Rows of hoop houses stretch out below, just along Santa Rosa Road, which connects Iron Angel to Highway 101, the main north-south artery just a few miles away. Mathew Kaplan, who helps run the farm and markets the cannabis under the name Vertical, said the 20 acres now under cultivation will grow to five times that amount by spring.
“We get lumped in with farmers in this county, and this county takes care of its farmers,” Kaplan said. “That just isn’t the case in other parts of the state.”
But Kaplan and his partners plan to make Iron Angel a destination, as well, borrowing from the model that Sanford and other neighboring wineries have used for years.
He said tourists might one day be able to stay in cabins around the 1,500-acre hillside property, which overlooks the Santa Ynez River, racehorse training stables and vineyards that stretch into the middle distance.

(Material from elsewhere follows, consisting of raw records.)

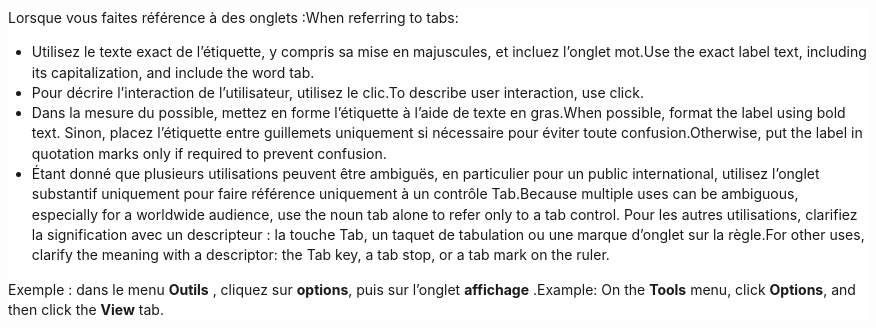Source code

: <span data-ttu-id="aec4f-261">Lorsque vous faites référence à des onglets :</span><span class="sxs-lookup"><span data-stu-id="aec4f-261">When referring to tabs:</span></span>

-   <span data-ttu-id="aec4f-262">Utilisez le texte exact de l’étiquette, y compris sa mise en majuscules, et incluez l’onglet mot.</span><span class="sxs-lookup"><span data-stu-id="aec4f-262">Use the exact label text, including its capitalization, and include the word tab.</span></span>
-   <span data-ttu-id="aec4f-263">Pour décrire l’interaction de l’utilisateur, utilisez le clic.</span><span class="sxs-lookup"><span data-stu-id="aec4f-263">To describe user interaction, use click.</span></span>
-   <span data-ttu-id="aec4f-264">Dans la mesure du possible, mettez en forme l’étiquette à l’aide de texte en gras.</span><span class="sxs-lookup"><span data-stu-id="aec4f-264">When possible, format the label using bold text.</span></span> <span data-ttu-id="aec4f-265">Sinon, placez l’étiquette entre guillemets uniquement si nécessaire pour éviter toute confusion.</span><span class="sxs-lookup"><span data-stu-id="aec4f-265">Otherwise, put the label in quotation marks only if required to prevent confusion.</span></span>
-   <span data-ttu-id="aec4f-266">Étant donné que plusieurs utilisations peuvent être ambiguës, en particulier pour un public international, utilisez l’onglet substantif uniquement pour faire référence uniquement à un contrôle Tab.</span><span class="sxs-lookup"><span data-stu-id="aec4f-266">Because multiple uses can be ambiguous, especially for a worldwide audience, use the noun tab alone to refer only to a tab control.</span></span> <span data-ttu-id="aec4f-267">Pour les autres utilisations, clarifiez la signification avec un descripteur : la touche Tab, un taquet de tabulation ou une marque d’onglet sur la règle.</span><span class="sxs-lookup"><span data-stu-id="aec4f-267">For other uses, clarify the meaning with a descriptor: the Tab key, a tab stop, or a tab mark on the ruler.</span></span>

<span data-ttu-id="aec4f-268">Exemple : dans le menu **Outils** , cliquez sur **options**, puis sur l’onglet **affichage** .</span><span class="sxs-lookup"><span data-stu-id="aec4f-268">Example: On the **Tools** menu, click **Options**, and then click the **View** tab.</span></span>

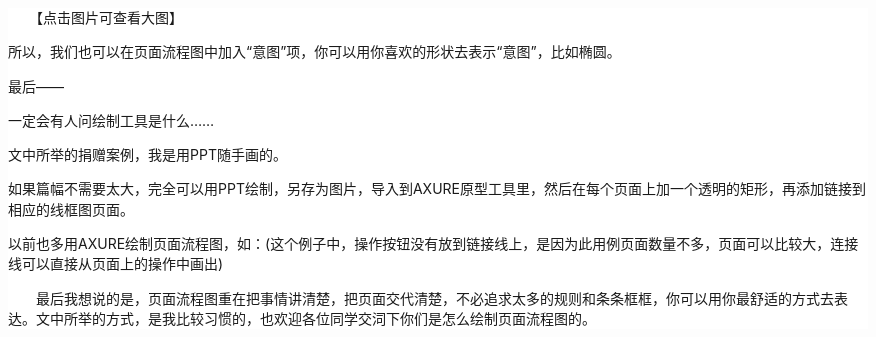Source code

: 
  
　　【点击图片可查看大图】

所以，我们也可以在页面流程图中加入“意图”项，你可以用你喜欢的形状去表示“意图”，比如椭圆。

最后——

一定会有人问绘制工具是什么……

文中所举的捐赠案例，我是用PPT随手画的。

如果篇幅不需要太大，完全可以用PPT绘制，另存为图片，导入到AXURE原型工具里，然后在每个页面上加一个透明的矩形，再添加链接到相应的线框图页面。

以前也多用AXURE绘制页面流程图，如：(这个例子中，操作按钮没有放到链接线上，是因为此用例页面数量不多，页面可以比较大，连接线可以直接从页面上的操作中画出)


  
　　最后我想说的是，页面流程图重在把事情讲清楚，把页面交代清楚，不必追求太多的规则和条条框框，你可以用你最舒适的方式去表达。文中所举的方式，是我比较习惯的，也欢迎各位同学交泀下你们是怎么绘制页面流程图的。

 [1]: http://yongz.com/yz/wp-content/uploads/2013/06/224210O62-0.png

Oaks dripping with Spanish moss cluster around the land. There are a few Black Angus cattle and a bobcat, though he calls the latter “the laziest or slowest in the world,” given all the deer around.
“I absolutely want more of us to come here; it would be great,” Kaplan said. “It’s always better to be part of a broader community.”
How many more? The high price of land here will limit the number of new cannabis operations in the valley. But the economics are appealing: One acre of marijuana yields a product worth about five times that of an acre of grape vines.
The county has considered capping how many licenses to allow. But for now, local officials are letting the market decide who comes and who survives.
“Agriculture is always changing,” said Joan Hartmann, the county supervisor who represents much of the Santa Ynez Valley. “For me, this is about keeping agriculture here and keeping it profitable.”